Pretty much every Chicagoan who has traveled abroad has a version of this story: You tell people in India or Japan or France that you are from Chicago and they immediately respond with some variation on "Oh, Al Capone. Bang bang." Imagine then how Chicagoans, myself included, feel when we learn that the eight-part CNN series with the sweeping, epic-scaled title "Chicagoland" focuses on the undeniably terrible problems with violence and failing schools, especially in neighborhoods that are predominantly home to African-Americans. Is violence and failure the only reputation we have in the world?
The subject is worthy of a series, of course, particularly in the wake of Rahm Emanuel's closing of 51 schools and the seemingly endless roll-call of shooting victims. Things got so bad a few years ago that the nickname "Chi-raq" became popular. When Emanuel decided to close so many schools, a major concern was that gang territories had been stabilized in neighborhoods such that kids going to school knew whose turf they were on and affiliations protected them. Close those schools and consolidate the population and suddenly kids were crossing into rival gang territory, with those unaffiliated with any gang caught in the crossfire.
But after a while, it feels as though some things are missing, and their absence is deeply felt. Serious analysis of the problems isn't on the menu. We get some troubling statistics (In Chicago in 2012, three quarters of all murder victims were African-American, though African Americans make up only a third of the city's population), but no deeper look at causes or systemic problems. And since the series shows 'good actors' doing good actions for seemingly all the right reasons, we're left with a telling absence; where are the voices of the people doing the shooting? You've heard of victimless crime, but this series is all victims and heroes, with no perpetrators or sense of what their lives are like.

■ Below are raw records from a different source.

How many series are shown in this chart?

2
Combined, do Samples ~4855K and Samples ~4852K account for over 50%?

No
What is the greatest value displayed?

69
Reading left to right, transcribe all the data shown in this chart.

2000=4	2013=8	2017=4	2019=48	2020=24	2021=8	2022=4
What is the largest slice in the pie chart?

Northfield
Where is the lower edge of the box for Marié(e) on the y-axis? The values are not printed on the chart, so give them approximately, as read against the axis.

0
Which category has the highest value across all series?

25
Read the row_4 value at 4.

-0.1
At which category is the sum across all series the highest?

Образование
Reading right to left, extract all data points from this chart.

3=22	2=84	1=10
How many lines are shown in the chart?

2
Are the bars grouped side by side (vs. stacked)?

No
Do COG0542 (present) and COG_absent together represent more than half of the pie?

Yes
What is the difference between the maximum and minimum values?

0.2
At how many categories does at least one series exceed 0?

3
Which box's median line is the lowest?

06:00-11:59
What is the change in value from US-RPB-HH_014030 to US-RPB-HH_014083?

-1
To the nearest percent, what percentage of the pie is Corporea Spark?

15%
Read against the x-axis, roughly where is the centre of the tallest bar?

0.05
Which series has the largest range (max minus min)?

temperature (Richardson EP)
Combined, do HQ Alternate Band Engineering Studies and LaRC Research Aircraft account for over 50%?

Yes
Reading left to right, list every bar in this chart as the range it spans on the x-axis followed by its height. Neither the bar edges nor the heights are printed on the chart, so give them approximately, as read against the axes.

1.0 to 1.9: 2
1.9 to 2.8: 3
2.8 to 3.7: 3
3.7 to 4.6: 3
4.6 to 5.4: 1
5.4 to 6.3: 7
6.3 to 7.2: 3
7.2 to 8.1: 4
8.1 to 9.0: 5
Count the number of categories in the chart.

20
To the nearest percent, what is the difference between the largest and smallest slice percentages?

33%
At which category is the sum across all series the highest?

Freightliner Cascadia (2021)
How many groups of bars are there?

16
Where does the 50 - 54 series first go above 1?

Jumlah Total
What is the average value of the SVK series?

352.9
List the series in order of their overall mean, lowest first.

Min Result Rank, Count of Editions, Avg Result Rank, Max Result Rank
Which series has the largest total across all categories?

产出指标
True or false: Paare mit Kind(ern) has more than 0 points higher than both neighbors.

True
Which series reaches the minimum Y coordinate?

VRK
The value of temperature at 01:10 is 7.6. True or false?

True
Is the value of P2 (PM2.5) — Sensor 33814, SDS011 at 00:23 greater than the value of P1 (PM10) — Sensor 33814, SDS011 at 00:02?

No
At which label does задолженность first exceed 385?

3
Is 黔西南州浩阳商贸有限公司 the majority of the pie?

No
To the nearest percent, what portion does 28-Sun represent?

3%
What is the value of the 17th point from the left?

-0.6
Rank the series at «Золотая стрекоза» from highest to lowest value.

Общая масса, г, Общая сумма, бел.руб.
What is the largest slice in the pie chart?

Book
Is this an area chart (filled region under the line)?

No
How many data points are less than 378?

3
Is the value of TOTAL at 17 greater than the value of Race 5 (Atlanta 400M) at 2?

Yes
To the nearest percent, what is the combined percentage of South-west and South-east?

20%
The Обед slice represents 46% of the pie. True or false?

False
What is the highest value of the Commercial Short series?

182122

That's not to say that this isn't interesting television. Emanuel, love him or hate him, is fascinating to watch as he adjusts his talk to fit his audience, from little kids to cops to administrators to celebrities. And Elizabeth Dozier ought to have been the subject of a whole series of her own. But by its title and its intermittent claims to being about the city as a whole, and by making the story of violence and schools about a small group of personalities, "Chicagoland" feels like a bigger, more emotionally engaging version of "Al Capone. Bang bang."